Distintas y valiosas versiones de un gran tema de Bob Dylan.
Un niño de apenas once años se sube corriendo al vagón de un tren en marcha y comienza a relatar su muy particular historia. No es fácil concebir que un crío albergue tantas experiencias dentro. Ha sido músico toda su “larga” vida. Ha sido pianista. Guitarrista. Compositor de éxito. Pudo, incluso, según sus propios dichos, haberse convertido en millonario junto a cierta gente. ¿Cómo es que andas por estos lados?, le preguntan dos vagabundos que le sirven de espectadores. Entonces el chico mira hacia la hierba del campo como si fuera una correa sin fin. “El descuido”, dice y se queda en silencio. Corte. Otra escena.

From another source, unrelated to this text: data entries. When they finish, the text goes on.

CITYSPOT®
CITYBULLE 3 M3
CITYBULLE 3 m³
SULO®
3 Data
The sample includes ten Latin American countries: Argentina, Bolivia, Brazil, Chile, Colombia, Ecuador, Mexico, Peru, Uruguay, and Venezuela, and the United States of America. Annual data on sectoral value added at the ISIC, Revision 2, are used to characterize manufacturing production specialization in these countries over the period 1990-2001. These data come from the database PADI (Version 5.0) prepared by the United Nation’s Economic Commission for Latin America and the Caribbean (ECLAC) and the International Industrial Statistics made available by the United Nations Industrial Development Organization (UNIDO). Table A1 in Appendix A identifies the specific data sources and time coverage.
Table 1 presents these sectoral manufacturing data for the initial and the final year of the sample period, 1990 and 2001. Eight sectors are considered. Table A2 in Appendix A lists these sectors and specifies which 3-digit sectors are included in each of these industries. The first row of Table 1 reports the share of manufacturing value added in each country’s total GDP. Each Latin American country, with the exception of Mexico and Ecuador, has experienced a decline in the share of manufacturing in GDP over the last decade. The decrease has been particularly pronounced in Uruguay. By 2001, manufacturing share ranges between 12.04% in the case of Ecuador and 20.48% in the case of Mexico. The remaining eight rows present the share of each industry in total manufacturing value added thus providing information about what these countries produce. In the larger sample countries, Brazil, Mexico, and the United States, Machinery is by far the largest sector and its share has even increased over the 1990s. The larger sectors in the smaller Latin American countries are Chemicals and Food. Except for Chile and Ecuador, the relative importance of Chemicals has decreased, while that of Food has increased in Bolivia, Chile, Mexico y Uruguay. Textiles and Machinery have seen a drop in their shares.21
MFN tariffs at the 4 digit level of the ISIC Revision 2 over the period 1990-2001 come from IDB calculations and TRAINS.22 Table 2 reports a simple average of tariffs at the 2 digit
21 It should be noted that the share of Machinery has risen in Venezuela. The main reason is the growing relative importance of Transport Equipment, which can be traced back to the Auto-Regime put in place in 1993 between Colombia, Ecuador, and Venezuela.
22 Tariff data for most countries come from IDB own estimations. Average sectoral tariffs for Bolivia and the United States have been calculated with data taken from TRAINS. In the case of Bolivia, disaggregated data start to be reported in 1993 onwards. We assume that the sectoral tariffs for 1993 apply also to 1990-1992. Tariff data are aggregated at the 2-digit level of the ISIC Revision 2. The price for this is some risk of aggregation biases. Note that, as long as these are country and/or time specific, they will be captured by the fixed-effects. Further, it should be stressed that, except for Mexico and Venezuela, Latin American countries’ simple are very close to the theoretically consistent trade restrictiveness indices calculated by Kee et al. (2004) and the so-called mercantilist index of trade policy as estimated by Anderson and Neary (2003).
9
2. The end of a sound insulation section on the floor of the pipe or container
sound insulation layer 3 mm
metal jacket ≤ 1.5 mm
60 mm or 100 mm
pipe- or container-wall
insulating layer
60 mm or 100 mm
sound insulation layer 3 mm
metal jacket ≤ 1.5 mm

La imagen que describo viene de una de los tantos momentos que componen “I am no there”, una biografía de Bob Dylan que no tiene nada de tradicional y en la que la figura del músico es representada por diversos alteregos interpretados a su vez por sobresalientes actores. La escena adquiere mayor sentido a medida que el filme avanza: el pibe es la génesis y la prolongación de este enorme cantante americnao.
De un modo misterioso aunque real, Bob Dylan ha sabido traducir en sus canciones las almas de muchas otras personas. Solitarios perdedores y ambiciosos hombres de negocios, mujeres trabajadoras de sol a sol y hombres de manos grandes y corazón puro. Gentes. Gentes de aquí y allá.
Imposible no ver en Dylan al menos un aspecto de uno mismo. Un fragmento de quien se ha sido o de quien uno quisiera ser. La mente de Dylan parece contener un basto continente de experiencias y sensaciones. Es, en algún sentido, la sabiduría borgeana en clave de relato musical.
Su letra es ilustremente callejera y reveladora; y su música una energía que parte de lo simple y se pierde en el horizonte de lo complejo para luego volver llena de sorpresas.
Pero todo esto ya ha sido dicho y seguramente lo volverá a ser muchas otras veces.
Leí por ahí que Dylan tiene una marcada predilección por el western y por geografías como Texas. Lo desértico. Lo puro e inexplicable que es propio de la inmensidad.
Claro, uno se imagina a Dylan más como un habitante de la moderna Roma, Nueva York, que arriba de un caballo. Pero ahí lo tenemos con su sombrero de dos alas metido hasta las orejas, viendo clásicos de John Ford y sintiéndose un orgulloso hijo adoptivo del Oeste americano.
Entonces Dylan, como en sus canciones, comienza a trascender la fotografía del trovador que sobrevivió a los años de protesta y la “electrificación” del folk. Ahora también es un cowboy. Y el habitante marginal de una ciudad super poblada. Y el chico aquel que una vez fue un músico en Minessota. Y una estrella a la que nadie entiende pero todos pretenden traducir. Y un modelo de conducta al revés. Y un heredero de Rimbaud en una sociedad en la que a nadie le importa un pito quien es Rimbaud. ¡Y un amigo bastante cercano de George Bush! Un fugitivo (el mismo que terminó hace unas semanas preso en una comisaria porque los policías de Long Branch no le creyeron que él, Bob Dylan, era Bob Dylan). Un hombre hijo de muchísimos otros hombres y mujeres. Un rolling stone.
Diccionario de la vida, compendio de fórmulas para seguir vivo, embrujo que es todos los embrujos, manual para principiantes y avezados, como Zaratustra, un libro para todos y para nadie. Su obra nos inspira, nos salva y nos proteje del frío igual que un fuego nocturno en medio de la nada.